Staking was a bit of a fiasco in 1993; 1994 shall be the year when no flower falls flat on its face for lack of a prop. Artful staking, with masses of twiggy peasticks, keeps peonies and taller herbaceous plants such as Michaelmas daisies in their places. According to one of the best gardeners I know, they actually flower better when they are propped up than they do if they are allowed to sprawl about the bed. The secret of efficient supports is to put them in long before they are needed - preferably while the ground is soft from rain.
Peasticks can now be bought from garden centres, or if you live near a wood where hazel is coppiced, you may be able to get bundles free. Here, six old bushes of hazel at the edge of the orchard do the trick. Last year we were busy making the garden all winter, so I forgot to cut them in time and had to buy peasticks. When I realised there were not enough it was too late to cut our own, as they were in leaf. It doesn't have to be hazel. Rosemary Verey uses buddleia prunings, and any twiggy sticks from pruning 4ft to 6ft in length will come in useful. Now is the time to collect them.
You can stake with bamboos and string, but it never looks as good and is much harder to hide. Netting stretched between strong bamboos which you raise as the plants come up through it is another possibility, but I dislike the look of it. Link stakes - those wire contraptions that can be bought at RHS shows or by mail order from the pages of gardening magazines - are another trick, but for sensitive staking, peasticks are far the best. I'm not sure what Ruth Draper would have said during the month of May, when the flower beds in good gardens are a forest of twiggy sticks. I suppose good gardeners start with small sticks and add taller ones as the plants grow.
Forward planning of another sort is my second resolution. There never seems time to label plants as they go in, which means that by the time they come up I have probably forgotten their proper names. On any tour of the garden, some clever-clogs will always correct your naming of plants.
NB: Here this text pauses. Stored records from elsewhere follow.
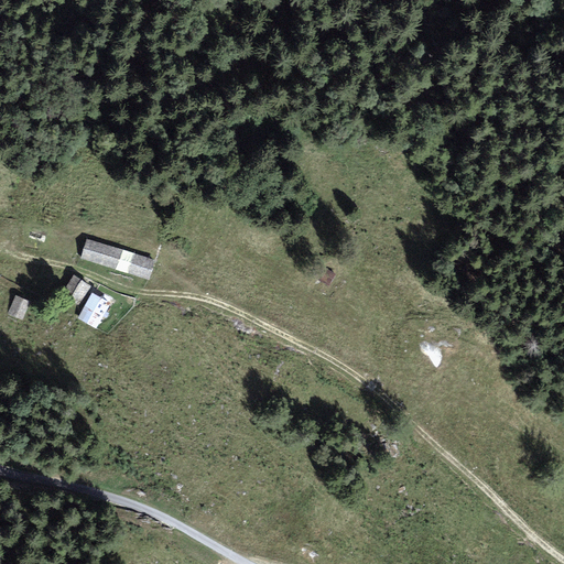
[(155,259),(86,238),(80,258),(149,280),(155,259)]
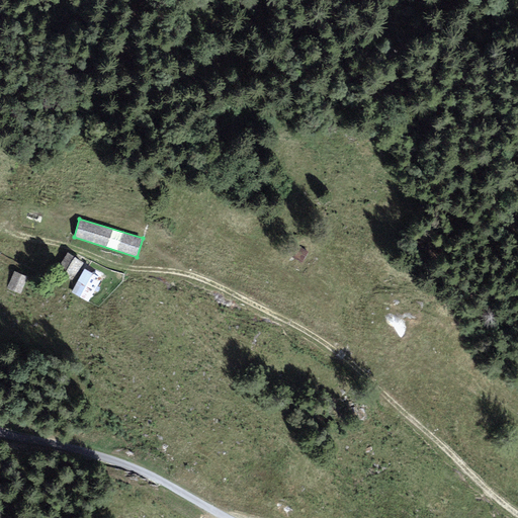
[(291,256),(305,263),(311,251),(298,244),(291,256)]
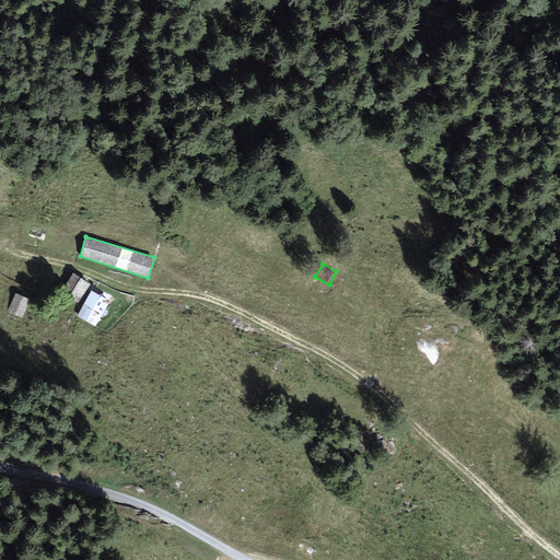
[(92,283),(72,272),(60,295),(80,306),(92,283)]
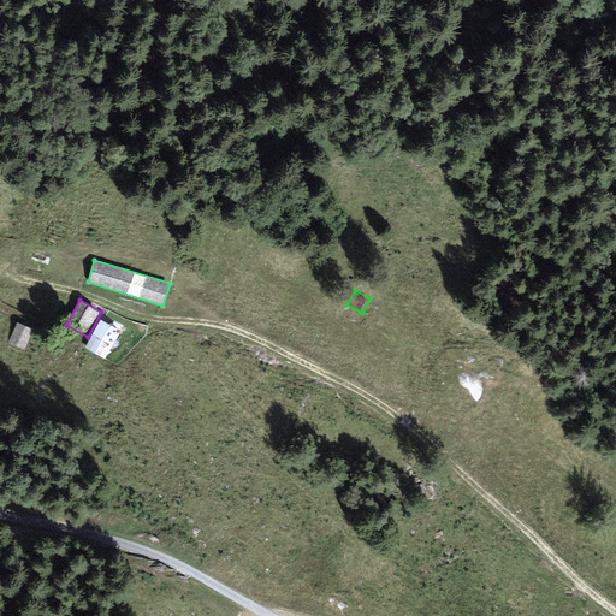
[(122,329),(100,318),(84,347),(105,359),(122,329)]
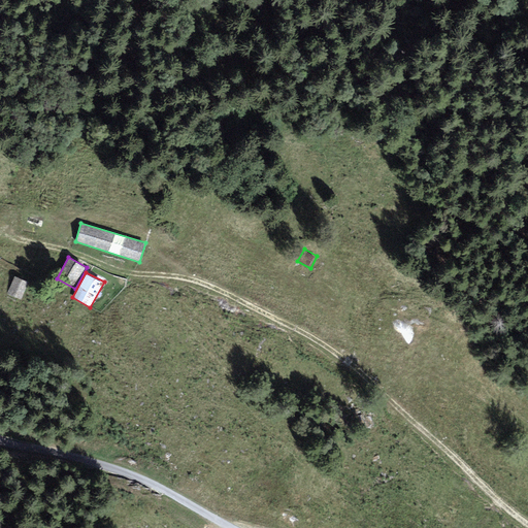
[(28,281),(13,275),(6,295),(21,300),(28,281)]
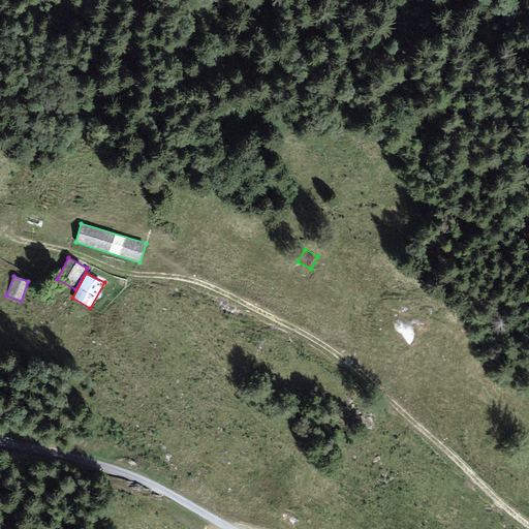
All buildings are outlined.
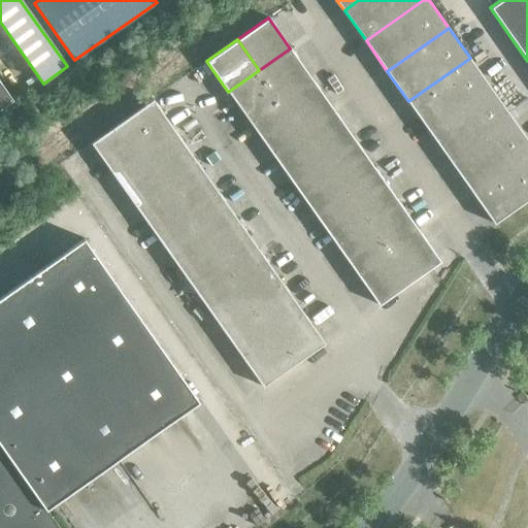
[(311,78),(290,48),(259,70),(281,101),(311,78)]
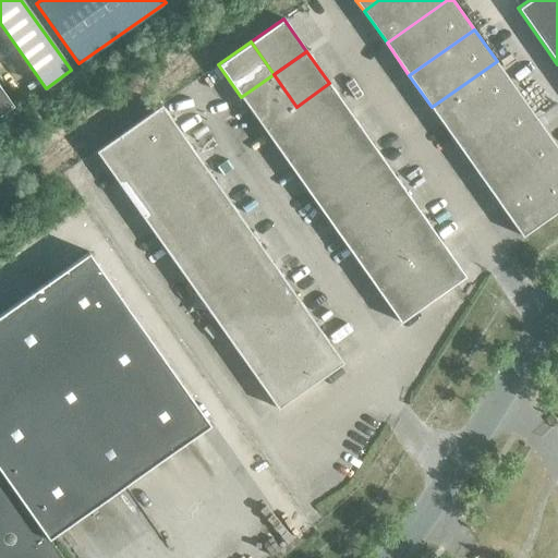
[(520,93),(497,61),(432,107),(455,140),(520,93)]
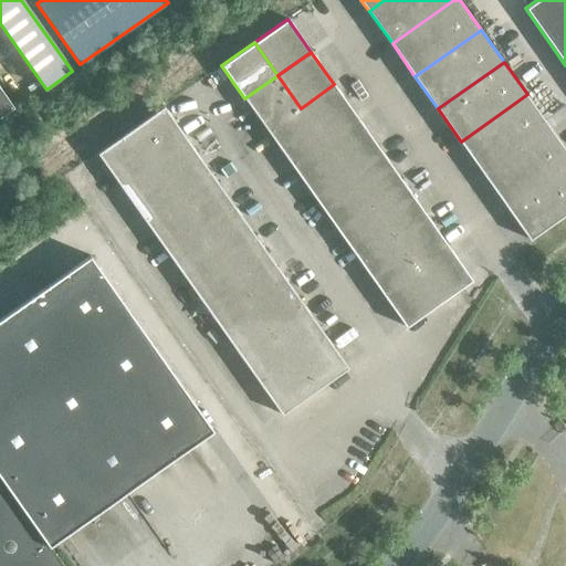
[(301,108),(278,75),(244,98),(268,132),(301,108)]
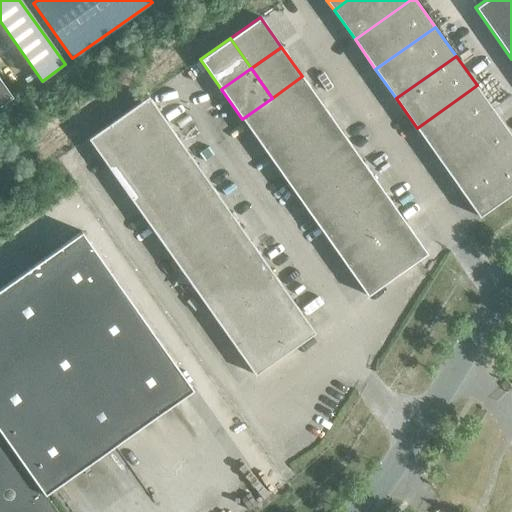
[(323,106),(302,76),(272,98),(293,127),(323,106)]
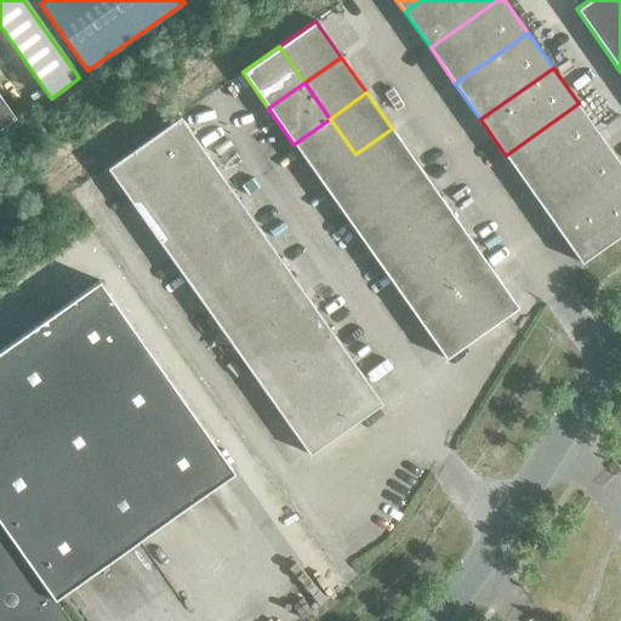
[(0,127),(15,118),(0,96),(0,127)]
The other resolution that goes with labelling is writing down. In theory every plant that goes into the garden also gets written into a notebook, so that it can be replaced if it dies. If the notebook does not go out at the start of the gardening session I can never be bothered to go indoors to fetch it. A small waterproof notebook ought to be in every pocket in 1994, although this resolution will involve me in another one: collecting information from the pocketbooks to store in one place under headings and dates. Record-keeping is a great help in running the garden, but it seems like a chore hardly worth the bother.
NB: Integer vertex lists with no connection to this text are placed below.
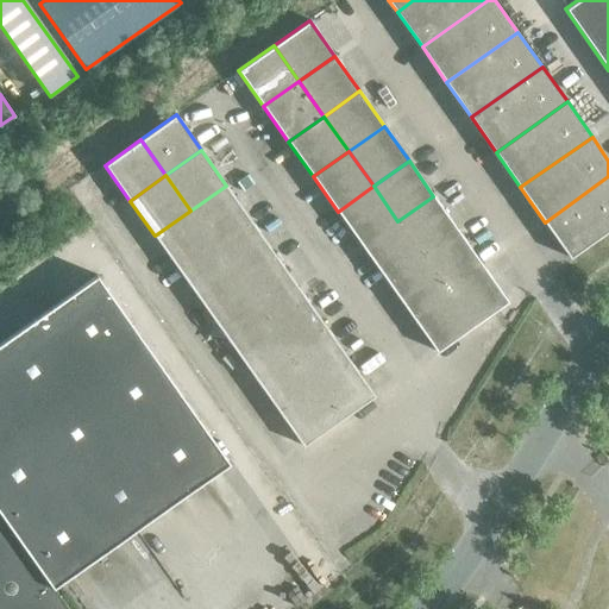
[(608,230),(608,176),(545,223),(570,258),(608,230)]
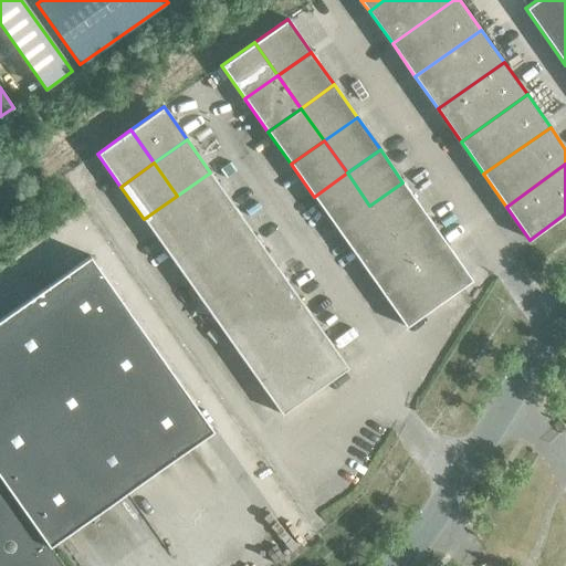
[(232,205),(210,173),(177,196),(199,228),(232,205)]
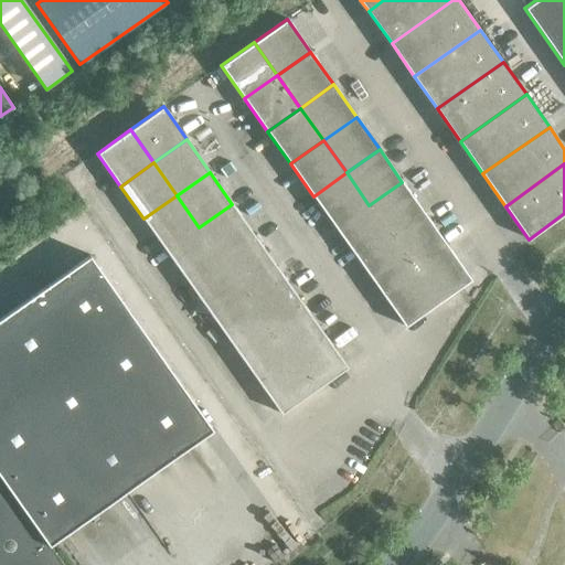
[(369,205),(347,172),(313,196),(336,228),(369,205)]
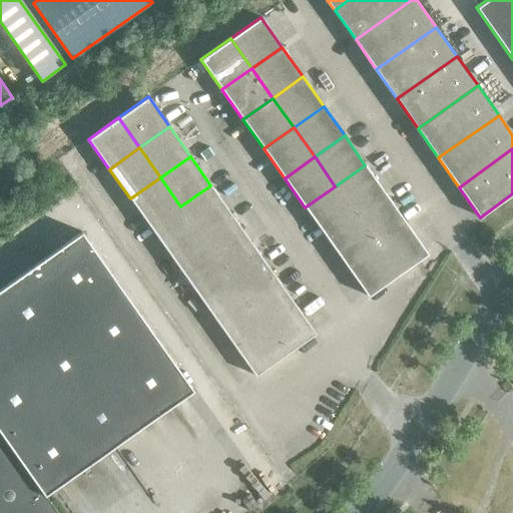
[(57,159),(25,181),(259,512),(263,512),(293,493),(57,159)]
Lastly, I am determined to get the geraniums to the right sizes at the right times. In winter I like a flowering geranium of a respectable size in at least three rooms. They hate it indoors and after three weeks have to be returned to intensive care. Because we took cuttings at the end of last summer, we have plenty of small healthy geraniums now, which will be handsome in pots all summer, but too big for next winter indoors. Spring cuttings may be the answer, so that we have half a dozen of the best sorts for indoors and no Ruth Draper excuses. Mabel Gray, Sweet Mimosa, Crystal Palace Gem, Rollinsons Unique and Copthorne are all obliging here, but I must resist the Angela, with which I never have much luck. Next year the resolution might be to grow them better, spray earlier, feed more frequently, prune in time, but the real resolution for 1994 is not to take too many vows, so that the garden continues to be a huge, exciting pleasure every year.